Hill, Robert When All Is Said and Done
Recommended if you're into: Mary Cantwell's Manhatten When I Was Young, glamour as a defense mechanism, Billy Joel's We Didn't Start the Fire
This is the setup:
"It is the early 1960s, and Myrmy stubs her toe in the predawn hours on her way to soothe her infant son, cursing the latest nurse for not waking up, again. Dressed to the nines, it is Myrmy who is off to an executive position writing advertising copy for shampoo. Her husband, Dan, who fought in two wars, sells ties and cooks dinner. A Jewish couple living in an exclusive suburb of New York, Myrmy powers through her life in high heels and Dan silently suffers the mysterious aftereffects of a radiation experiment conducted by the military. Together they raise a family."
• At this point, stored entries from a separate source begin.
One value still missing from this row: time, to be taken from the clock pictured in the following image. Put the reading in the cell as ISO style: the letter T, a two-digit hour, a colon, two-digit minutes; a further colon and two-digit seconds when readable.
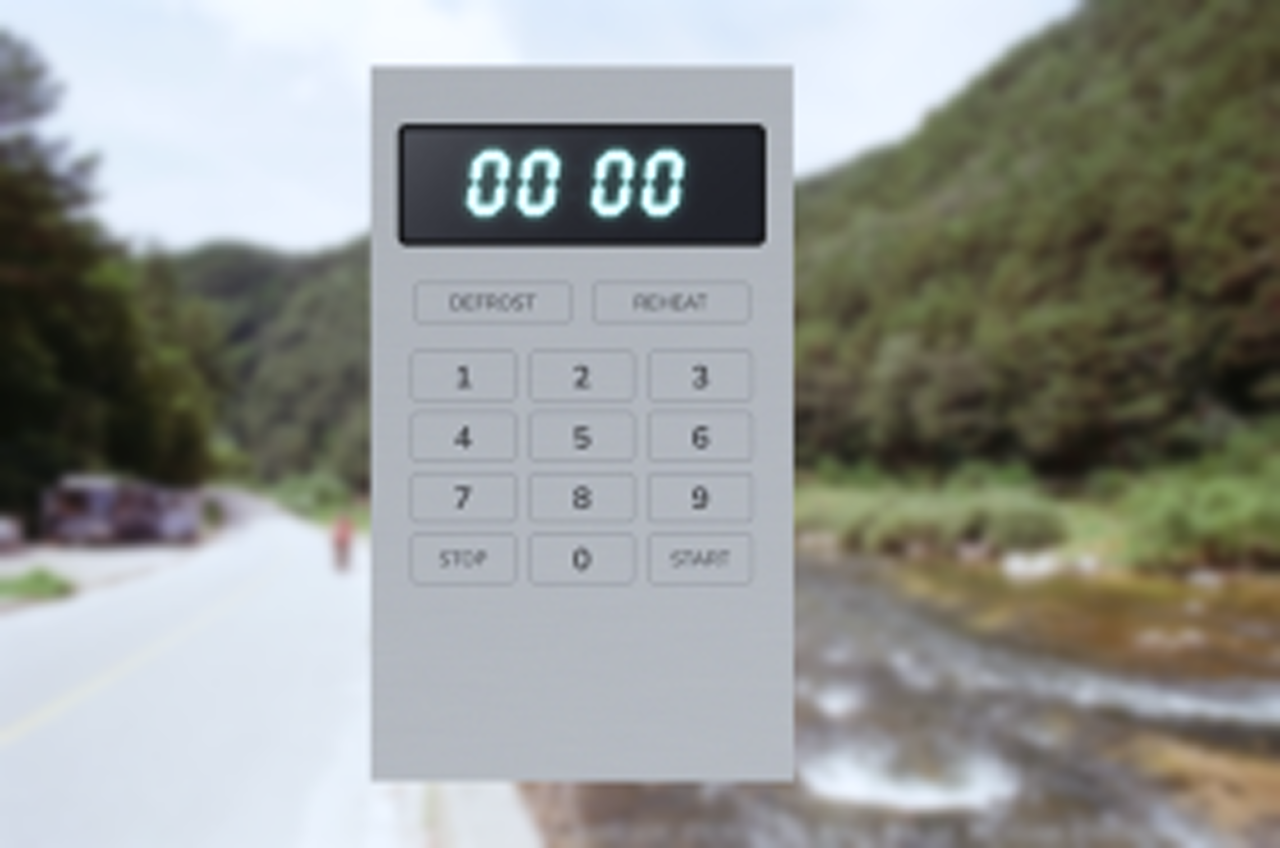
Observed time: T00:00
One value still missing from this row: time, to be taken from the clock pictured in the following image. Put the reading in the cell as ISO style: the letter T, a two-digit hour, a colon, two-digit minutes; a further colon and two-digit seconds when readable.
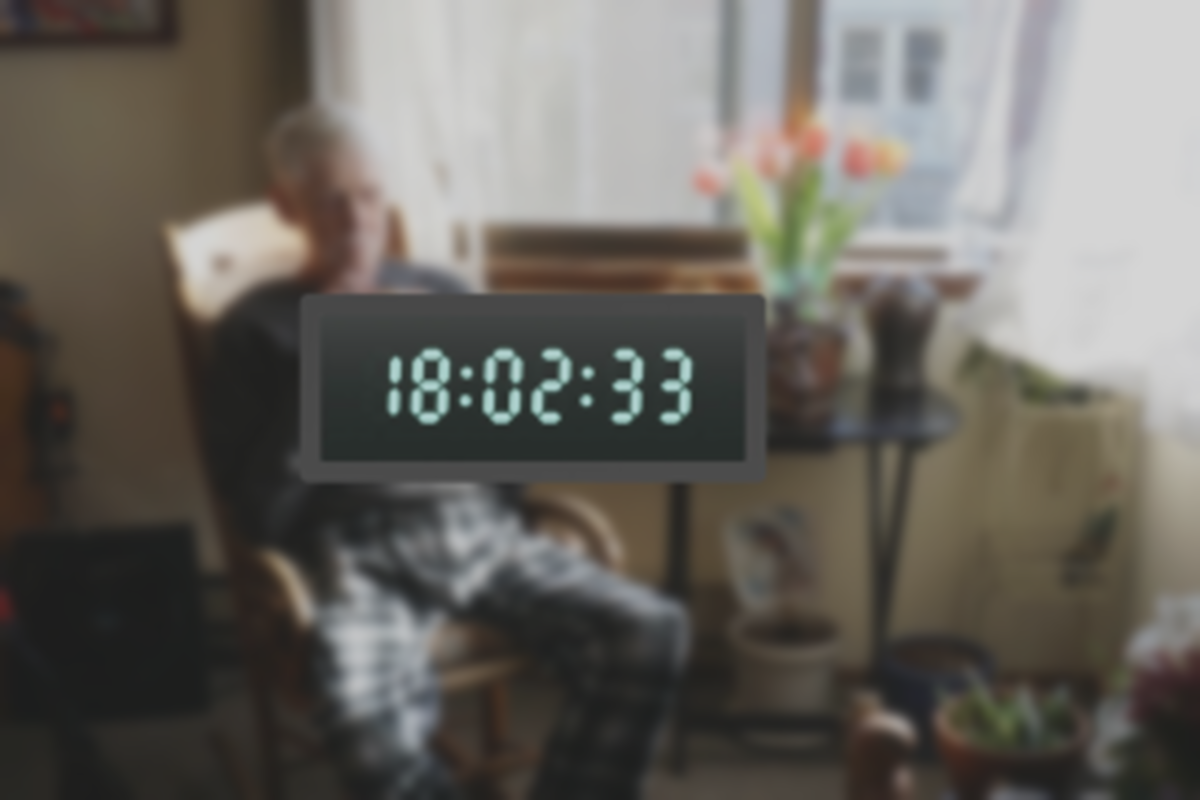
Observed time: T18:02:33
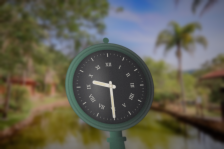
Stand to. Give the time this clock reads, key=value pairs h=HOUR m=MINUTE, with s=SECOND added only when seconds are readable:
h=9 m=30
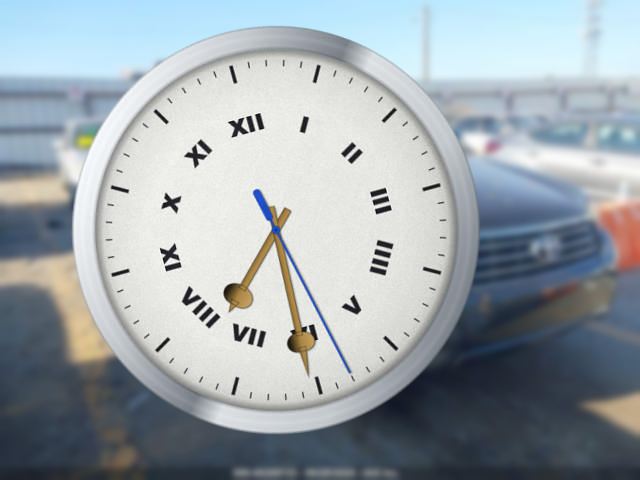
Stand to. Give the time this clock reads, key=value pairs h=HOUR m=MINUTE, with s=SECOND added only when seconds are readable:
h=7 m=30 s=28
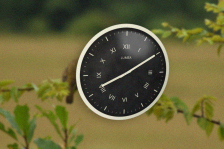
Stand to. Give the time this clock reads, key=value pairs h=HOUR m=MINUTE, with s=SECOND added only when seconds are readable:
h=8 m=10
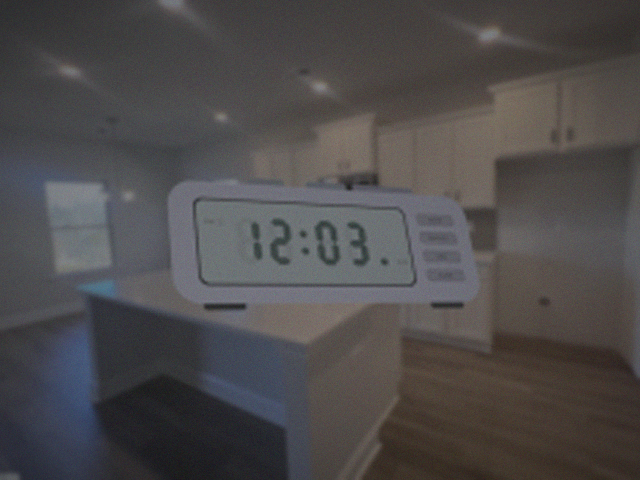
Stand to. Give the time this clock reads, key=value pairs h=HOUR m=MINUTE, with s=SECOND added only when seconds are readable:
h=12 m=3
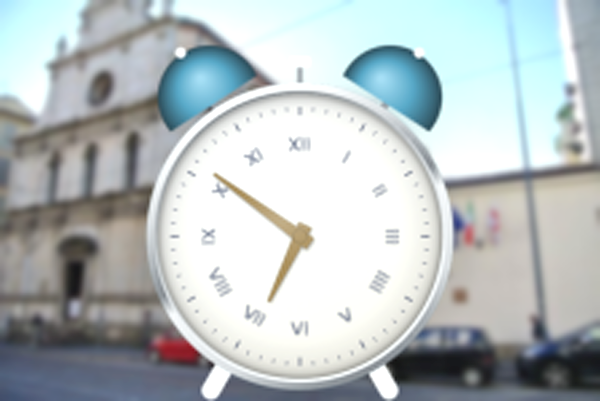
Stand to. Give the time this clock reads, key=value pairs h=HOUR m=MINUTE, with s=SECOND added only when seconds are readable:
h=6 m=51
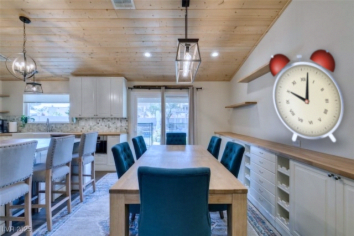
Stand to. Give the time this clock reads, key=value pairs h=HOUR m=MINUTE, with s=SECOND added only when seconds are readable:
h=10 m=2
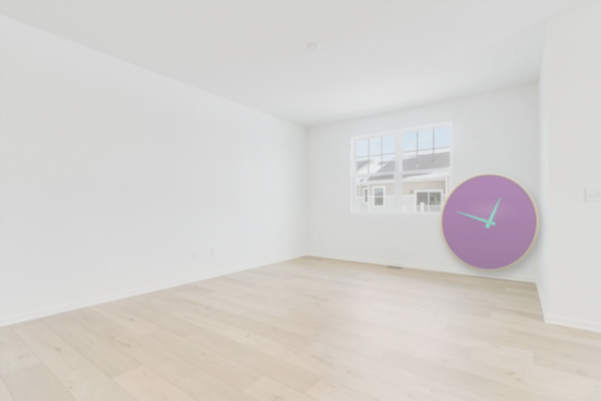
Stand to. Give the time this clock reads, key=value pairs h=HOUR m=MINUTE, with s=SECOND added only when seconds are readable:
h=12 m=48
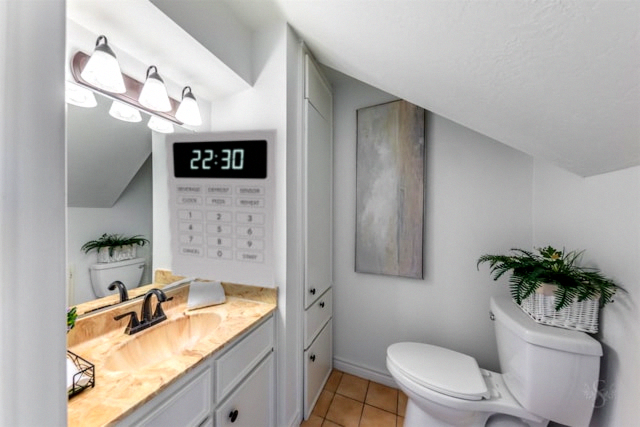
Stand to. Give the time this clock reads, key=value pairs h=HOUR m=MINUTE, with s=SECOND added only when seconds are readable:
h=22 m=30
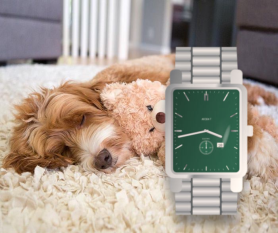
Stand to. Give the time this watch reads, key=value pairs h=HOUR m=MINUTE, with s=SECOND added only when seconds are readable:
h=3 m=43
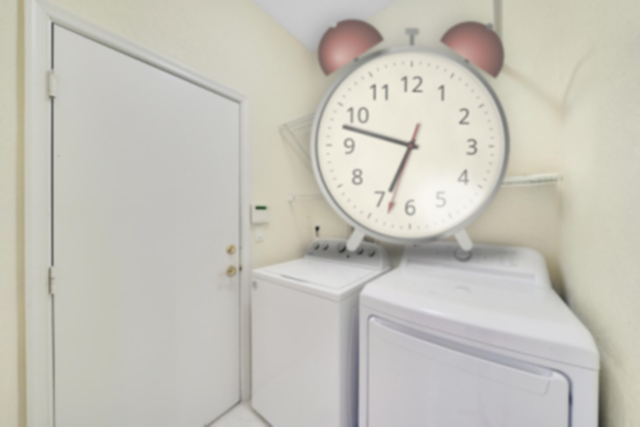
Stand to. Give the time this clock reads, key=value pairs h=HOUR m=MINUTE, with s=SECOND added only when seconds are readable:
h=6 m=47 s=33
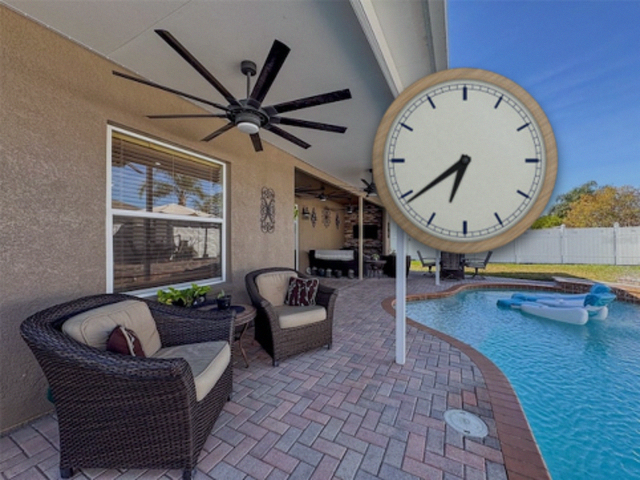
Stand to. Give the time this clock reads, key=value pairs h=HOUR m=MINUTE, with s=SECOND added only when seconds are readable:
h=6 m=39
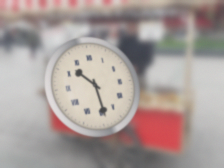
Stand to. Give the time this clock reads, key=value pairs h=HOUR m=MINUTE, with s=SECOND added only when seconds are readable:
h=10 m=29
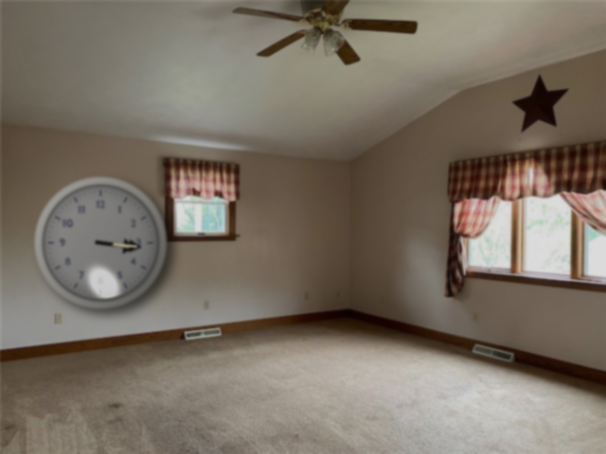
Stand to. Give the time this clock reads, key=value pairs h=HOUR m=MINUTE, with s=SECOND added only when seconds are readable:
h=3 m=16
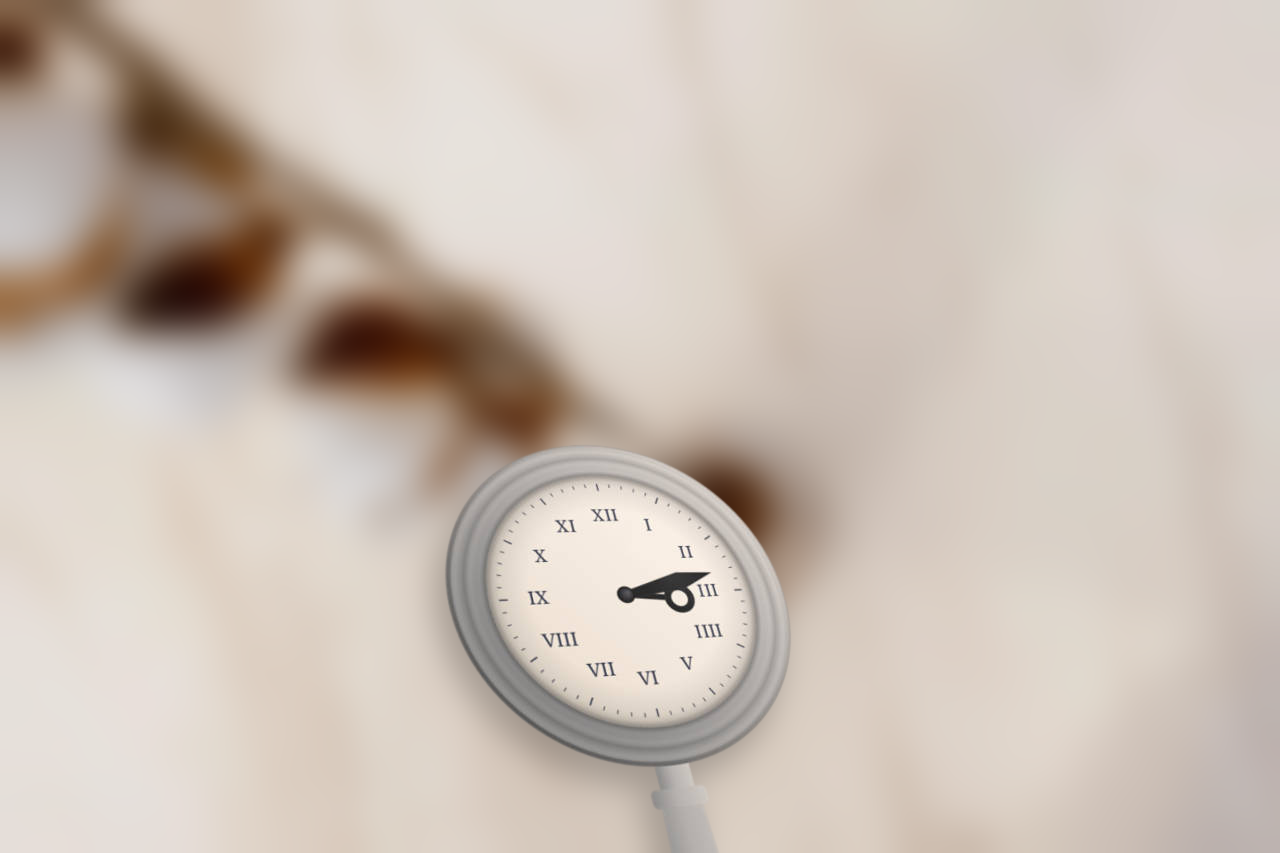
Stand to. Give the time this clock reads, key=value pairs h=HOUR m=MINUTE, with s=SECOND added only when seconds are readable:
h=3 m=13
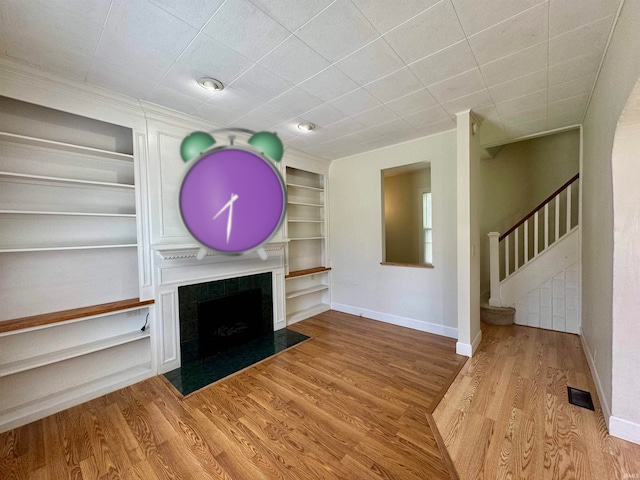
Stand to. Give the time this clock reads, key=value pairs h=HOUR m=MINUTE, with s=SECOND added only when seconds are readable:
h=7 m=31
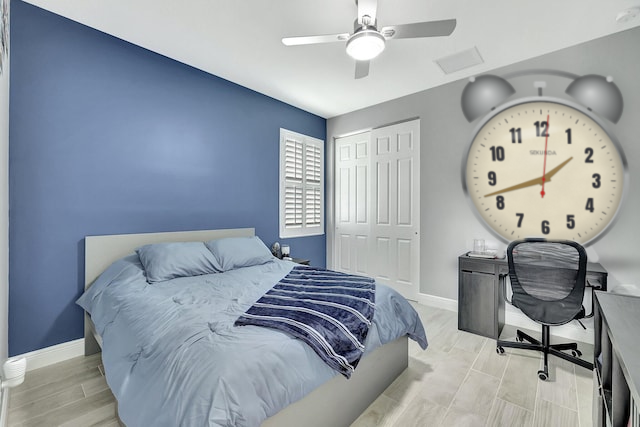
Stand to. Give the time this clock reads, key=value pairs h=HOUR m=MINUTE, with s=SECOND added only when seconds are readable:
h=1 m=42 s=1
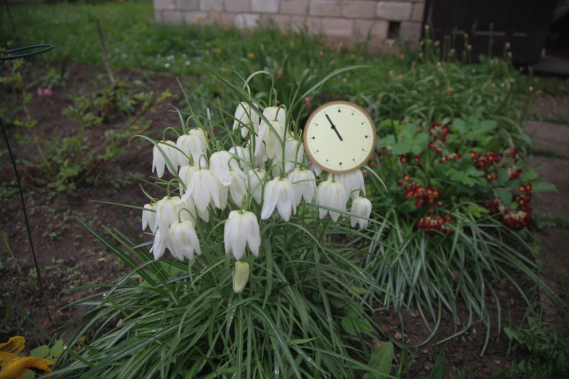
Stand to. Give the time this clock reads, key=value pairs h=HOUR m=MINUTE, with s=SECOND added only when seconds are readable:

Sometimes the author drove me crazy with run-on sentences that went for pages, but some of the book's best moments are stacatto admissions of ambivalence to the bed they've made for themselves -- "Eight years and four jobs and five pregnancies and meetings and train schedules and formula and diapers and deadlines and clients and mortgage and croup and a revolving door of baby nurses and Dan stagnating in that civilian job I convinced him to take when the Air Force wanted him back for Korea of all things, they got Elvis, they didn't need Dan, a man of his age, for crying out loud, and after what they did to him in that hospital upstate..."
I like explorations of the psyche of women in the 1960's who watched their children adore the nanny more than them and almost felt relieved to leave the house & go to work. It was a rough time to be a working womann (when is it ever been easy, really).
I'll admit, I didn't finish this. Maybe another time.